Réalité économique vs perception économique

Le bilan économique du président Biden reste par ailleurs un sujet de controverse pour de nombreux électeurs, malgré les données récentes. L’inflation a baissé d’un niveau record de 9,1% en juin 2022 à 3,1% en janvier de cette année, le taux de chômage est proche de son plus bas historique (3,7%) et les revenus continuent à augmenter. Les États-Unis ont enregistré une croissance de 2,5% l’an dernier, plus que celle de 1,9% en 2022, les investisseurs étant de plus en plus confiants dans la possibilité d’un « atterrissage en douceur » de l’économie. Pourtant, du point de vue du sentiment, la perception de la situation économique est plus nuancée. Les hausses de taux agressives de la Réserve fédérale (Fed) ont certainement contribué à faire baisser l’inflation, mais pour ceux qui cherchent à financer une nouvelle voiture ou à obtenir un prêt hypothécaire, les coûts auraient augmenté de manière significative. Par ailleurs, dans un pays aussi profondément divisé que les Etats-Unis sur le plan politique, le sentiment économique d’un électeur peut être plus clairement lié au parti vers lequel il gravite. Les données récentes de l’enquête de l’Université du Michigan sur le sentiment des consommateurs montrent ainsi une forte divergence de sentiment entre les électeurs démocrates (positif) et républicains (négatif).

Quoi qu’il en soit, au cours de ces mois cruciaux de la campagne électorale, plusieurs messages forts peuvent être adressés aux électeurs concernant ce qui a été réalisé au cours des quatre dernières années.
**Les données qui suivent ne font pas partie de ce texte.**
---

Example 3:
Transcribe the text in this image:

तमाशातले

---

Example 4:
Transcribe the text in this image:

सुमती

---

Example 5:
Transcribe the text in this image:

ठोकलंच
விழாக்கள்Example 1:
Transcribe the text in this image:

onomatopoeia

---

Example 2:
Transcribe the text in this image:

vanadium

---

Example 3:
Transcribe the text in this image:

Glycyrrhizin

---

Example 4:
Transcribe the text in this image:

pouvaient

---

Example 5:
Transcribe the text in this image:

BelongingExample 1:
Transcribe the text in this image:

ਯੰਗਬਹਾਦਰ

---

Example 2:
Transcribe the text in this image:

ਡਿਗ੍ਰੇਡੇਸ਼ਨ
La croissance économique américaine a bien résisté sous l’administration Biden et les sondages ont commencé à montrer qu’un pourcentage plus élevé de personnes se sentent mieux sur le plan financier aujourd’hui ’qu’il y a un an. De plus, l’administration Biden a mis en place plusieurs politiques telles que le CHIPS et le Science Act, l’extension du crédit d’impôt pour enfants, l’extension des réductions d’impôts pour les classes moyennes et l’Inflation Reduction Act (IRA). Dans le cadre de l’IRA, l’administration Biden a pu augmenter la capacité de production d’énergie renouvelable pour permettre la transition verte, ce qui a permis de créer un nombre record de 21.000 emplois dans ce secteur. Comme indiqué précédemment, le taux de chômage est à son plus bas niveau depuis 50 ans, avec 11 millions d’emplois créés depuis 2021 et un taux de chômage historiquement bas pour les Hispaniques, les Afro-Américains et les personnes handicapées. La production de pétrole brut a également augmenté depuis l’entrée en fonction du président Biden et contribue à faire baisser les prix de l’essence, ce qui allège la facture énergétique des ménages.
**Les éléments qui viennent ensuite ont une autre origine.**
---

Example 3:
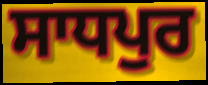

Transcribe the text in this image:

ਸਾਧਪੁਰ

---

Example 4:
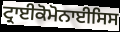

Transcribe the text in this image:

ਟ੍ਰਾਈਕੋਮੋਨਾਈਸਿਸ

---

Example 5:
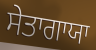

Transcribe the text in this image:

ਸੇਤਾਗਾਯਾ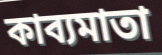
কাব্যমাতাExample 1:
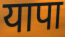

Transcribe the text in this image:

यापा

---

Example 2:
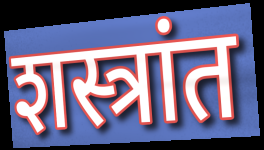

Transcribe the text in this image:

शस्त्रांत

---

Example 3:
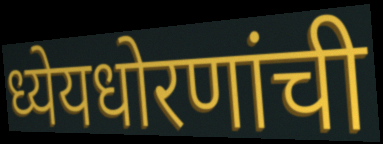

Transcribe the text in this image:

ध्येयधोरणांची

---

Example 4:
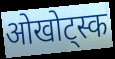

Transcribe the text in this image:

ओखोट्स्क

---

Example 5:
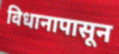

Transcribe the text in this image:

विधानापासून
D’un autre côté, la campagne de Trump semble s’appuyer très largement sur les messages et les politiques utilisés lors de sa précédente campagne électorale et de son administration. On s’attend à ce que des tentatives soient faites pour prolonger les réductions d’impôts et les politiques d’immigration de l’ère Trump tout en renforçant les mesures protectionnistes, notamment contre la Chine. Sous une présidence Trump, il existe un risque accru d’un retour en arrière de plusieurs des mesures d’incitation à l’investissement ESG de l’ère Biden et d’une diminution du soutien au financement de l’Ukraine. D. Trump est également plus susceptible de réévaluer l’alliance de l’OTAN et d’augmenter les dépenses militaires. A contrario, l’administration du président Biden est plus susceptible de maintenir son soutien à l’Ukraine, de renforcer l’alliance de l’OTAN, de soutenir les accords sur le climat et d’augmenter potentiellement les taux d’imposition pour les ménages à hauts revenus dans le cadre de son programme « Build Back Better ».
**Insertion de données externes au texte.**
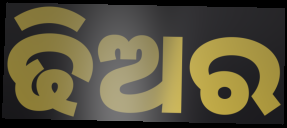
ଢିଅର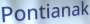
Pontianak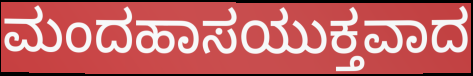
ಮಂದಹಾಸಯುಕ್ತವಾದ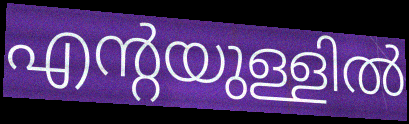
എന്റയുള്ളിൽ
Beaucoup de défis en perspective

D'une manière générale, les candidats démocrate et républicain ont d’importants défis économiques à relever. Selon les dernières estimations du Congressional Budget Office (CBO), le déficit budgétaire US devrait augmenter de 60% entre 2024 et 2034. En outre, les effets budgétaires de la loi de 2017 sur les réductions d'impôts et les emplois (Tax Cuts and Jobs Act) se feront sentir en 2025, lorsque le déficit fédéral devrait augmenter d'environ 1.000 à 2.000 milliards de dollars. Il existe également un risque accru que la sécurité sociale soit à court de liquidités d'ici 2033, ce qui entraînerait une diminution des prestations payables entre autres aux retraités. En outre, les dépenses liées aux conflits entre l'Ukraine et la Russie et entre Israël et le Hamas aggravent encore la dette nationale, les États-Unis ayant dépensé jusqu'à présent environ 100 milliards de dollars pour la livraison d'équipements militaires et d'autres formes d'aide. Les deux candidats à la présidence devront s'attaquer aux liens complexes entre les dépenses de défense et la dette fédérale, tout en gardant à l'esprit les priorités nationales et diplomatiques.

Conclusion

Après le « Super Tuesday », et à moins d'un événement important concernant la santé ou les problèmes juridiques de l'un ou l'autre des candidats, il est fort probable que l'élection présidentielle américaine de 2024 ressemblera à un remake de celle de 2020, avec un duel entre Joe Biden et Donald Trump. L'élection devrait se jouer dans huit États clés, dont cinq que Biden avait réussi à faire basculer en 2020 (l’Arizona, le Wisconsin, le Michigan, la Pennsylvanie et la Géorgie), ainsi que dans le New Hampshire, le Nevada et la Caroline du Nord. Pour la première fois dans l'histoire, des sièges de la Chambre des représentants et du Sénat devraient basculer lors d'une même élection.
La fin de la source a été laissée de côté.